* Start Listing *
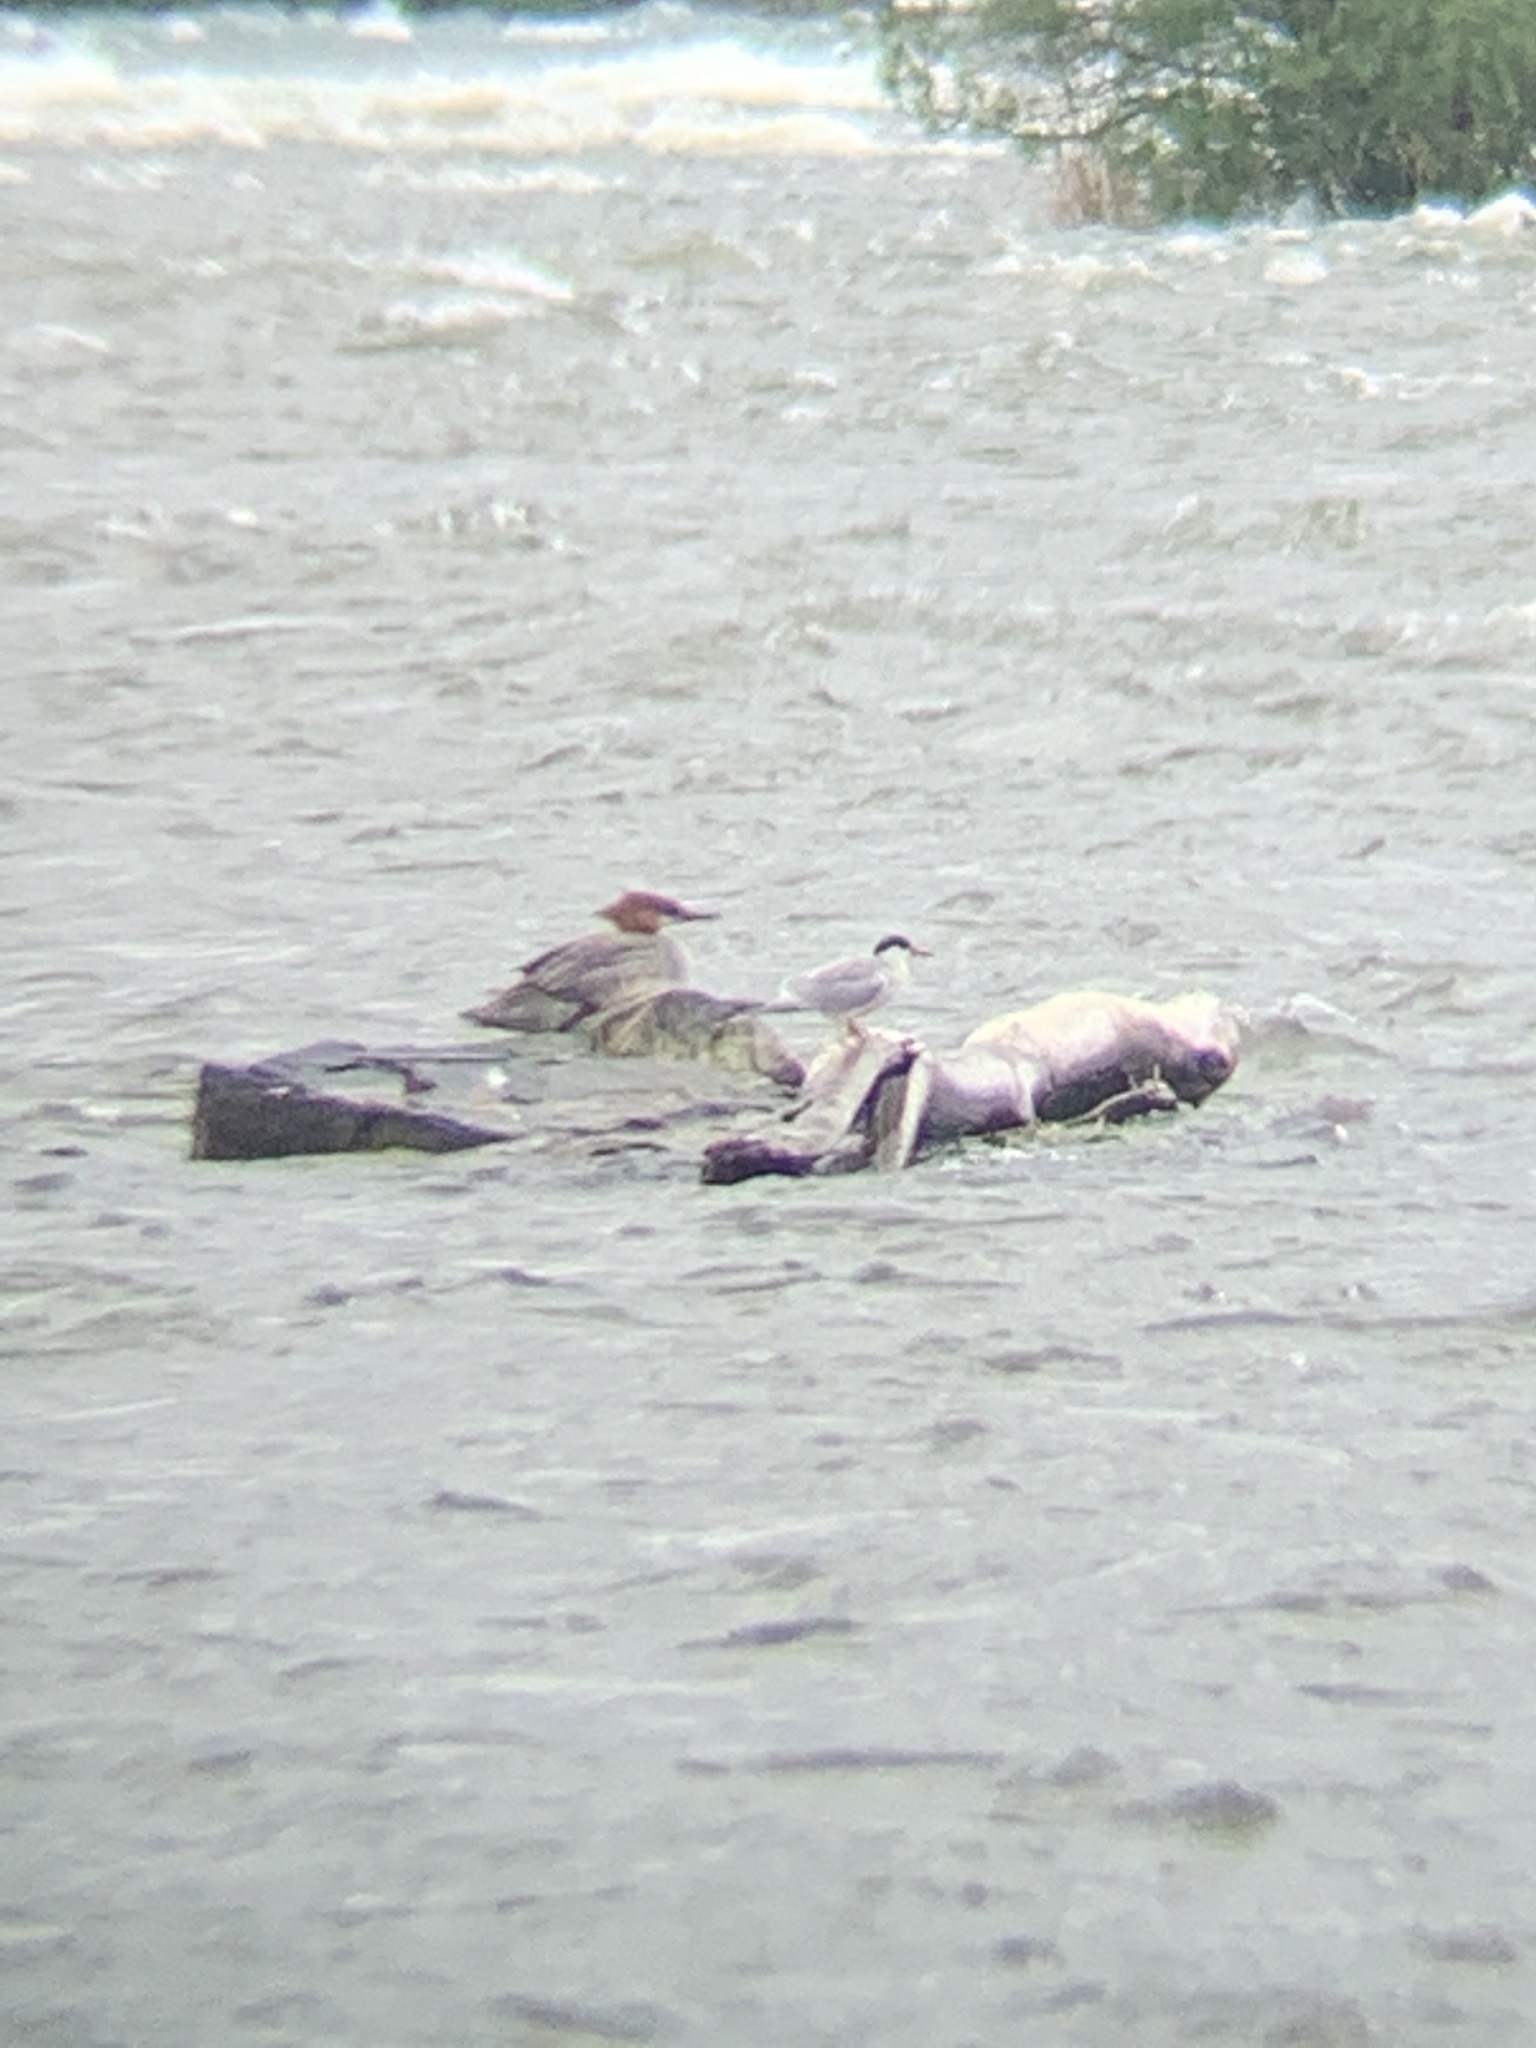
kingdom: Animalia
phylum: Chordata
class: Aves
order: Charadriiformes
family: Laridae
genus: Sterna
* End Listing *
* Start Listing *
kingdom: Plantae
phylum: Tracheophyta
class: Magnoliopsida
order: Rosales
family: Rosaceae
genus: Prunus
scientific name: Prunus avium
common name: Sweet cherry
* End Listing *
**Task requirements:**
Please convert the lines above, from the line with "class: Magnoliopsida" to the line with "common name: Sweet cherry", both included, into a JSON list of strings with one string per line and blank lines left out.

**Answer for the task:**
[
  "class: Magnoliopsida",
  "order: Rosales",
  "family: Rosaceae",
  "genus: Prunus",
  "scientific name: Prunus avium",
  "common name: Sweet cherry"
]